Monday, Sep. 23, 1985

Spectacles Mr. Palomar

By Paul Gray

Thanks to the time warp of translation, not all new books by Italo Calvino that appear in English are actually new. Both Marcovaldo (1983) and Difficult Loves (1984) offered short stories that the Italian author wrote more than two decades ago, when his talents were entertainingly restricted to earthly realities. Mr. Palomar, on the other hand, belongs to the later vintage of Calvino's fiction. Like such works as Cosmicomics (1968) and Invisible Cities (1974), this novel uses the recognizable world primarily as an excuse for the launching of antic metaphysics.

The hero emerges through a series of vignettes connected to one another only by his obsession. It is no accident that Mr. Palomar bears the name of a famous observatory, for he "has decided that his chief activity will be looking at things from the outside." This sounds easier than it proves to be, at least for someone of Mr. Palomar's temperament. For one thing, he can never be sure that he has correctly witnessed any phenomenon. His repeated attempts to view the "avalanche of simultaneous events that we call the universe" lead him to a pessimistic conclusion: "It is only after you have come to know the surface of things that you can venture to seek what is underneath. But the surface of things is inexhaustible."
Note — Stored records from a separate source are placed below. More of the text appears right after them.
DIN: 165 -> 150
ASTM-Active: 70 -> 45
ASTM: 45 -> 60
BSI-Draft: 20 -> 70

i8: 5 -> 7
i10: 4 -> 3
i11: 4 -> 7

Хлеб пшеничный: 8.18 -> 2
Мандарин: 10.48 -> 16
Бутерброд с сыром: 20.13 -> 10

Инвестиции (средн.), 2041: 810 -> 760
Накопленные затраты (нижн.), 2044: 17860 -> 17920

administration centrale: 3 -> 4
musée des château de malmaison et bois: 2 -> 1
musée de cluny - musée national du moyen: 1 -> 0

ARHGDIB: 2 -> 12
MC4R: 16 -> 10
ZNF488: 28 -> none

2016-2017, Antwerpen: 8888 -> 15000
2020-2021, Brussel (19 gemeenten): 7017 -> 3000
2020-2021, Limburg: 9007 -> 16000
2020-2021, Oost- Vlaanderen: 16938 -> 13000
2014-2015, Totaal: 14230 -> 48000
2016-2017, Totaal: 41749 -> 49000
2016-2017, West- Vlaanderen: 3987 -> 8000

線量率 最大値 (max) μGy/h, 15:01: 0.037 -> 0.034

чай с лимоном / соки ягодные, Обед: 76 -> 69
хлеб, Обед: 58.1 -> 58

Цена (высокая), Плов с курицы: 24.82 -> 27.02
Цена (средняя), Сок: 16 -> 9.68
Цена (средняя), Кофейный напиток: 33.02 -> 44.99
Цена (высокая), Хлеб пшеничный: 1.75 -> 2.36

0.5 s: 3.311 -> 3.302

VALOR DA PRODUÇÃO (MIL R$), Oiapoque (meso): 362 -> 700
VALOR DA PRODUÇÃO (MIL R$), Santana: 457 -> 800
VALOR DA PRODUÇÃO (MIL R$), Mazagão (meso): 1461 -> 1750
This daunting insight does not keep the hero from continuing his lonely, alert vigil. He is convinced that should he ever, miraculously, see exactly what is going on in front of his eyes, he can begin the truly important part of his mission: "Extending this knowledge to the entire universe." So he goes on watching: a pair of mating tortoises, giraffes in a zoo, the cuts of meat in a butcher shop, the ruins of a Toltec shrine in Mexico, the flight of migrant starlings in his native Rome. Even while tending the grounds of his summer home, he feels the key to cosmic understanding within his reach: "He no longer thinks of the lawn: he thinks of the universe. He is trying to apply to the universe everything he has thought about the lawn."

It does not work, of course. But Calvino's narrative of this doomed quest succeeds admirably, in part because he, like Samuel Beckett, recognizes the comic possibilities inherent in the tailspin of logic toward the absurd. Mr. Palomar's relentless speculations render him buffoonish. Passing a woman sunbathing topless on a beach, he averts his eyes lest she cover herself and embarrass them both. On reflection, though, he decides that his behavior was incorrect, since it reinforced outmoded taboos against nudity. So he walks by again, this time taking in the bare breasts as an incidental feature in the general landscape. But that was wrong too, he concludes, because it denied the woman her humanity. A third try proves equally unsatisfactory, since his brief glance at the exposed bosom strikes him, in retrospect, as dismissive and paternalistic. It is during his fourth approach that the sunbather gets up and runs away.

When he looks at the stars, frantically shuffling his charts, eyeglasses and flashlight, Mr. Palomar attracts a knot of wondering spectators. His behavior in a Paris cheese store, drawing sketches of various brands, makes other customers shake their heads. The dedicated observer has become a spectacle.

Calvino's spare narrative seems to cry out for allegorical explanations. Mr. Palomar could represent the travail of Western empiricism, in which every new discovery adds to the inexplicable. Or he might represent the last gasp of a class (European, intellectual, well-to-do) that is being smothered by the rise of the masses. None of the possible interpretations seems as interesting as the novel's deceptively plain but beguiling language. The wise reader of Mr. Palomar might best adopt a strategy that the hero formulates but fails to follow: "Perhaps the first rule I must impose on myself is this: stick to what I see."